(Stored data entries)
***

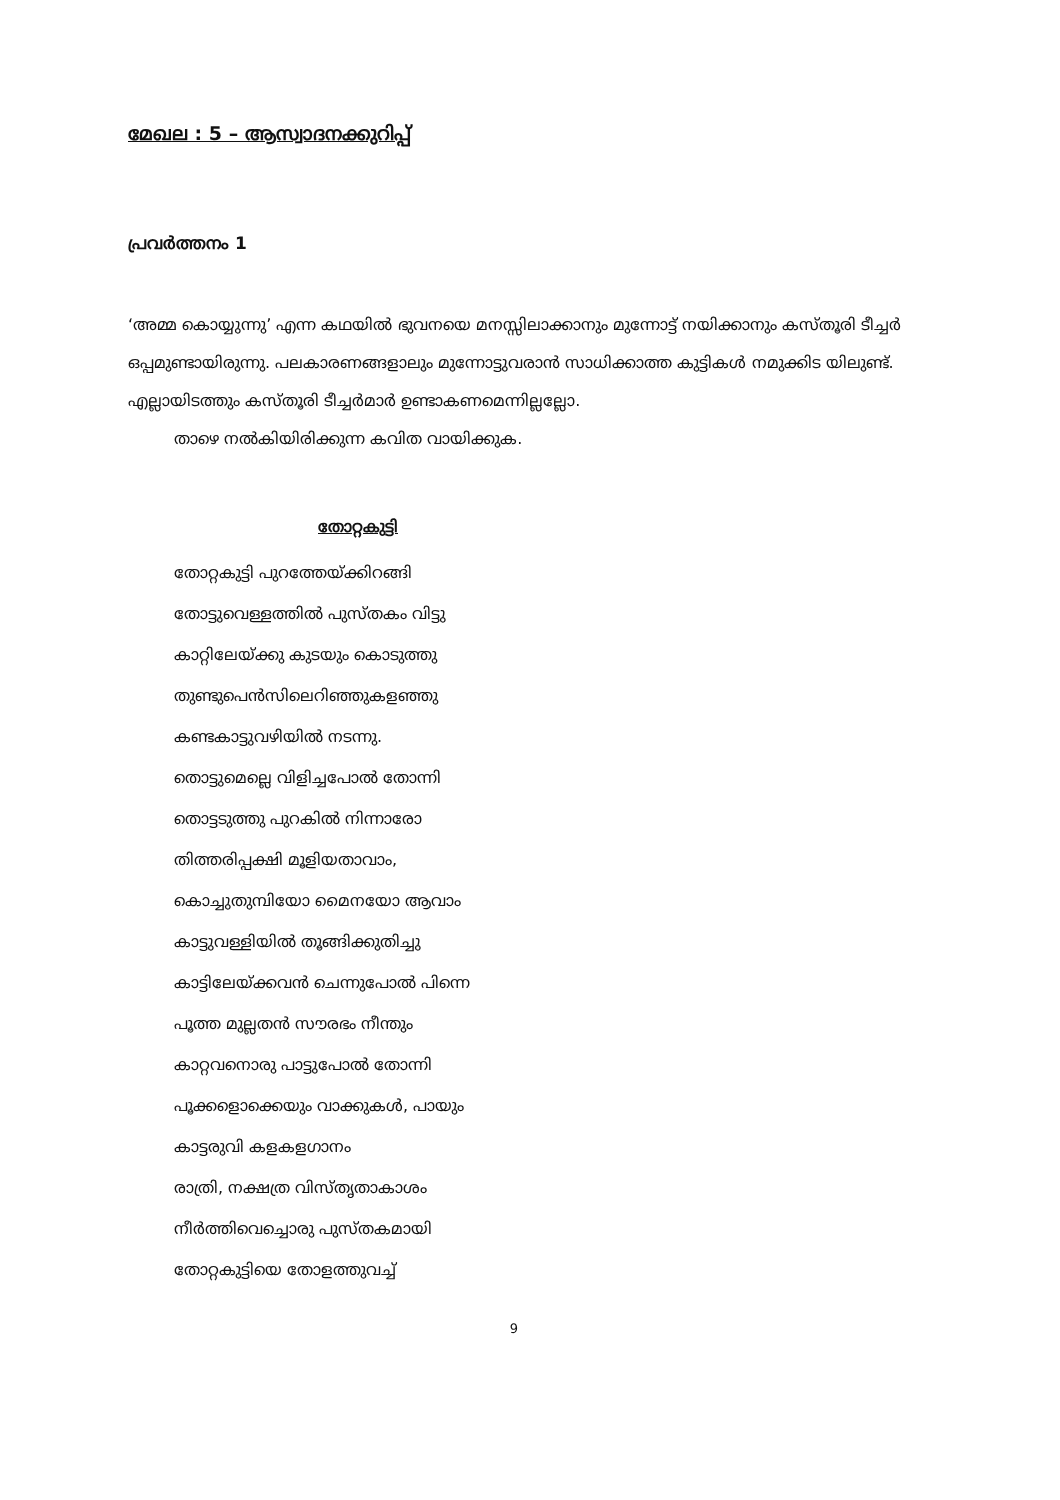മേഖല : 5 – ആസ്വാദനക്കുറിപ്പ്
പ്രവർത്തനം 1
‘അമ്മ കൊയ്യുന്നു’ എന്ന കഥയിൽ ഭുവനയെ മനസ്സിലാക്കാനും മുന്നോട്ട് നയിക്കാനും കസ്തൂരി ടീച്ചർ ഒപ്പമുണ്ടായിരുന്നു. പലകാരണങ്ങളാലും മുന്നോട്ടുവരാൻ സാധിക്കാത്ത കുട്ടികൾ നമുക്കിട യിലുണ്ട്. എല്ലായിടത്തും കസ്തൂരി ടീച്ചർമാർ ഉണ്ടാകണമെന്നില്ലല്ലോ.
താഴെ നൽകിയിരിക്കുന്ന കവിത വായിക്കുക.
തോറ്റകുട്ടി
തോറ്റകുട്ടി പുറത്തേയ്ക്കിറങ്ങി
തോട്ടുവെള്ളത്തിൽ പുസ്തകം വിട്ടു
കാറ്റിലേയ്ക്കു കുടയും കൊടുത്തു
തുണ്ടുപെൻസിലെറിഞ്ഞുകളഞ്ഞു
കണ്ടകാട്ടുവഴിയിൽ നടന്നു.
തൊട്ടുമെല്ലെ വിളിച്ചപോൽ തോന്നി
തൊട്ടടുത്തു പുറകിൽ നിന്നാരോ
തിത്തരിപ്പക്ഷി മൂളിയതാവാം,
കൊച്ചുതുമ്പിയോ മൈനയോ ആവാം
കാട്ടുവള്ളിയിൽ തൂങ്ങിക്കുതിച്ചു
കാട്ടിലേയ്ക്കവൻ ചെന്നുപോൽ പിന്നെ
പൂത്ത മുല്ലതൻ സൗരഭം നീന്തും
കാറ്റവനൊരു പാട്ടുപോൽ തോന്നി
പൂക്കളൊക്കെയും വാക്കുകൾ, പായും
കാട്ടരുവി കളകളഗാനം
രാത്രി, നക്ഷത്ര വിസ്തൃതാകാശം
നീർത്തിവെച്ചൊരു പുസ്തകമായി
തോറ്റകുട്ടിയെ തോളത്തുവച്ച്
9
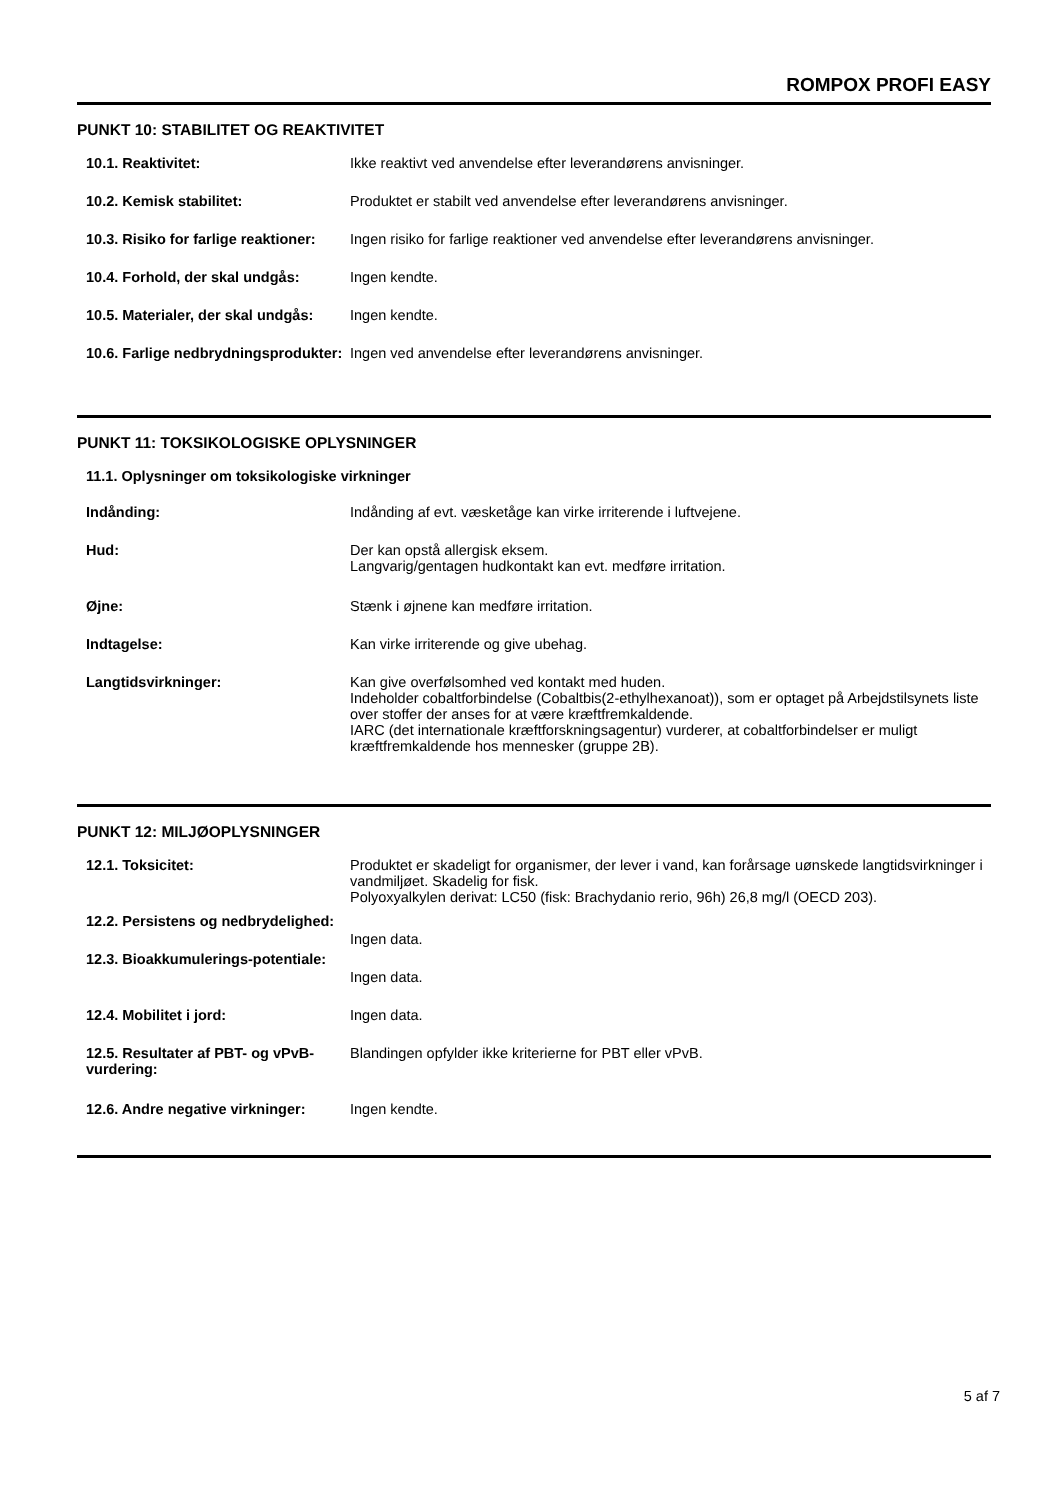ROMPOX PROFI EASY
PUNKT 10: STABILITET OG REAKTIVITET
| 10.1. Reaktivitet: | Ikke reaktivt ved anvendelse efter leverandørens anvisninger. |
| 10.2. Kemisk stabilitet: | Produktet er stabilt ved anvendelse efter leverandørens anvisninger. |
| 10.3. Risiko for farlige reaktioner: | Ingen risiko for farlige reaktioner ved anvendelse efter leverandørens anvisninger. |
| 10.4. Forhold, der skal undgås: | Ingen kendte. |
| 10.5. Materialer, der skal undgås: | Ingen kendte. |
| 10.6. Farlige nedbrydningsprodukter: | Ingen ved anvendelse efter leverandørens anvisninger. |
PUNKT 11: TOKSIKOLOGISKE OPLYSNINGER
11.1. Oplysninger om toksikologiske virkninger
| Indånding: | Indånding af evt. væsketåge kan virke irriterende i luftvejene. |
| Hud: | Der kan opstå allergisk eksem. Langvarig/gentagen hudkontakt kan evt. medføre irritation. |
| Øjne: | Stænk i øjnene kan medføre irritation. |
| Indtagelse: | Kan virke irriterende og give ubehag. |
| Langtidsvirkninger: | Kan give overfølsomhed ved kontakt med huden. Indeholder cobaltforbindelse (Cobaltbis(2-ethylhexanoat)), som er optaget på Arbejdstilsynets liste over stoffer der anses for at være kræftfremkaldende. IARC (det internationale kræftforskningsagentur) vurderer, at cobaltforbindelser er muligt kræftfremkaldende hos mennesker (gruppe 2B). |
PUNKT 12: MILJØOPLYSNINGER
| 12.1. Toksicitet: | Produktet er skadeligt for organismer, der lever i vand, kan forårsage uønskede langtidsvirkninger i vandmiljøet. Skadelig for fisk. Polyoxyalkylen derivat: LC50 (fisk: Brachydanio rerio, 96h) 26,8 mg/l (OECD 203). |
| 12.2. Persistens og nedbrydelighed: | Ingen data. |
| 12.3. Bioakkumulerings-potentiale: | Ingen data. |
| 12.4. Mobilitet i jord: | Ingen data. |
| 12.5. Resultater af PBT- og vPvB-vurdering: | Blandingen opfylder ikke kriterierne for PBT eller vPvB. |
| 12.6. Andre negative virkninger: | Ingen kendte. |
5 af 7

***

With the pictures removed, please retype each record exactly.

മേഖല : 5 – ആസ്വാദനക്കുറിപ്പ്
പ്രവർത്തനം 1
‘അമ്മ കൊയ്യുന്നു’ എന്ന കഥയിൽ ഭുവനയെ മനസ്സിലാക്കാനും മുന്നോട്ട് നയിക്കാനും കസ്തൂരി ടീച്ചർ ഒപ്പമുണ്ടായിരുന്നു. പലകാരണങ്ങളാലും മുന്നോട്ടുവരാൻ സാധിക്കാത്ത കുട്ടികൾ നമുക്കിട യിലുണ്ട്. എല്ലായിടത്തും കസ്തൂരി ടീച്ചർമാർ ഉണ്ടാകണമെന്നില്ലല്ലോ.
താഴെ നൽകിയിരിക്കുന്ന കവിത വായിക്കുക.
തോറ്റകുട്ടി
തോറ്റകുട്ടി പുറത്തേയ്ക്കിറങ്ങി
തോട്ടുവെള്ളത്തിൽ പുസ്തകം വിട്ടു
കാറ്റിലേയ്ക്കു കുടയും കൊടുത്തു
തുണ്ടുപെൻസിലെറിഞ്ഞുകളഞ്ഞു
കണ്ടകാട്ടുവഴിയിൽ നടന്നു.
തൊട്ടുമെല്ലെ വിളിച്ചപോൽ തോന്നി
തൊട്ടടുത്തു പുറകിൽ നിന്നാരോ
തിത്തരിപ്പക്ഷി മൂളിയതാവാം,
കൊച്ചുതുമ്പിയോ മൈനയോ ആവാം
കാട്ടുവള്ളിയിൽ തൂങ്ങിക്കുതിച്ചു
കാട്ടിലേയ്ക്കവൻ ചെന്നുപോൽ പിന്നെ
പൂത്ത മുല്ലതൻ സൗരഭം നീന്തും
കാറ്റവനൊരു പാട്ടുപോൽ തോന്നി
പൂക്കളൊക്കെയും വാക്കുകൾ, പായും
കാട്ടരുവി കളകളഗാനം
രാത്രി, നക്ഷത്ര വിസ്തൃതാകാശം
നീർത്തിവെച്ചൊരു പുസ്തകമായി
തോറ്റകുട്ടിയെ തോളത്തുവച്ച്
9
ROMPOX PROFI EASY
PUNKT 10: STABILITET OG REAKTIVITET
| 10.1. Reaktivitet: | Ikke reaktivt ved anvendelse efter leverandørens anvisninger. |
| 10.2. Kemisk stabilitet: | Produktet er stabilt ved anvendelse efter leverandørens anvisninger. |
| 10.3. Risiko for farlige reaktioner: | Ingen risiko for farlige reaktioner ved anvendelse efter leverandørens anvisninger. |
| 10.4. Forhold, der skal undgås: | Ingen kendte. |
| 10.5. Materialer, der skal undgås: | Ingen kendte. |
| 10.6. Farlige nedbrydningsprodukter: | Ingen ved anvendelse efter leverandørens anvisninger. |
PUNKT 11: TOKSIKOLOGISKE OPLYSNINGER
11.1. Oplysninger om toksikologiske virkninger
| Indånding: | Indånding af evt. væsketåge kan virke irriterende i luftvejene. |
| Hud: | Der kan opstå allergisk eksem. Langvarig/gentagen hudkontakt kan evt. medføre irritation. |
| Øjne: | Stænk i øjnene kan medføre irritation. |
| Indtagelse: | Kan virke irriterende og give ubehag. |
| Langtidsvirkninger: | Kan give overfølsomhed ved kontakt med huden. Indeholder cobaltforbindelse (Cobaltbis(2-ethylhexanoat)), som er optaget på Arbejdstilsynets liste over stoffer der anses for at være kræftfremkaldende. IARC (det internationale kræftforskningsagentur) vurderer, at cobaltforbindelser er muligt kræftfremkaldende hos mennesker (gruppe 2B). |
PUNKT 12: MILJØOPLYSNINGER
| 12.1. Toksicitet: | Produktet er skadeligt for organismer, der lever i vand, kan forårsage uønskede langtidsvirkninger i vandmiljøet. Skadelig for fisk. Polyoxyalkylen derivat: LC50 (fisk: Brachydanio rerio, 96h) 26,8 mg/l (OECD 203). |
| 12.2. Persistens og nedbrydelighed: | Ingen data. |
| 12.3. Bioakkumulerings-potentiale: | Ingen data. |
| 12.4. Mobilitet i jord: | Ingen data. |
| 12.5. Resultater af PBT- og vPvB-vurdering: | Blandingen opfylder ikke kriterierne for PBT eller vPvB. |
| 12.6. Andre negative virkninger: | Ingen kendte. |
5 af 7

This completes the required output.